Mostero, an American who has been winemaker at the Concha y Toro/Baron Philippe de Rothschild joint venture Almaviva since 2004, was speaking at a vertical tasting of the icon wine’s first eight vintages.
Asked if the time was right for Chile to be selling wines at such a high price – Almaviva costs more than £300 per case – Mostero said consumers were happy to pay that sort of money. It was usually only journalists who questioned it, he said.
‘I don’t think there is any more waiting for Chile to do,’ he said. ‘There is a particularity about the country and the terroir. Quality is a given.
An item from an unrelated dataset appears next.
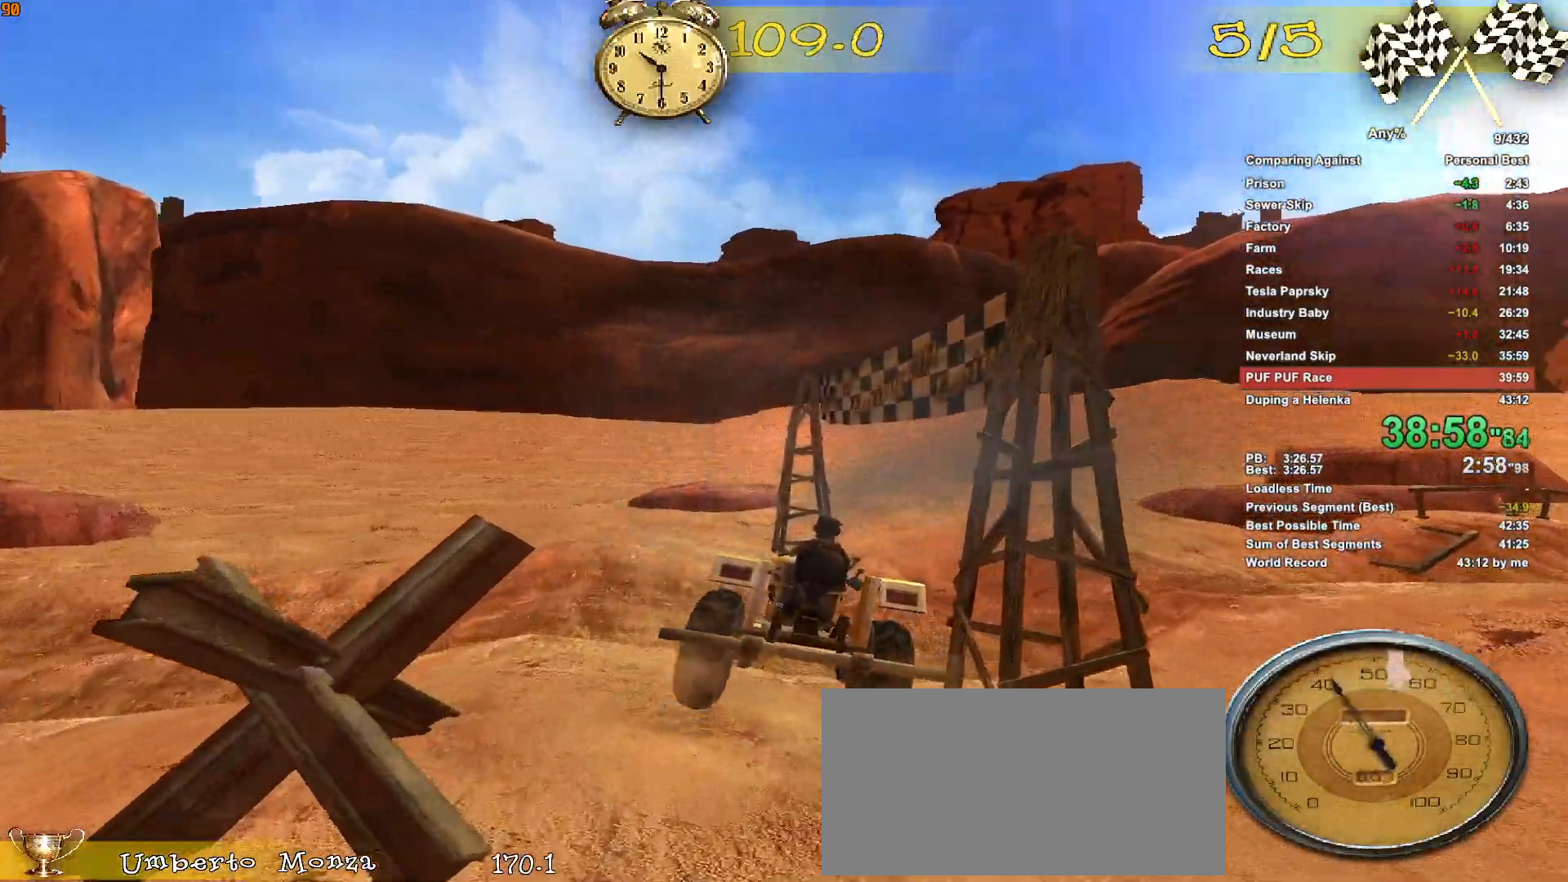
{"keys": [], "mouse": [], "events": [[16, "w", "down"], [100, "d", "up"], [150, "w", "up"], [200, "w", "down"], [283, "w", "up"], [383, "ctrl", "down"], [483, "ctrl", "up"]]}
People buy the personality as well as the terroir.’
Challenged on perceived high levels of brettanomyces in some bottles of Almaviva, Mostero said that, at low levels, brett could add to a wine’s complexity, but admitted that the issue of bottle inconsistency worried him. ‘I don’t think any responsible winemaker would encourage the presence of brett,’ he added. ‘But you will find it present in almost every wine you test.’
Almaviva is made under a ‘château’ concept at Puente Alto in the Maipo Valley, using a blend of Cabernet Sauvignon, Carmenère and Cabernet Franc sourced from a 42ha vineyard.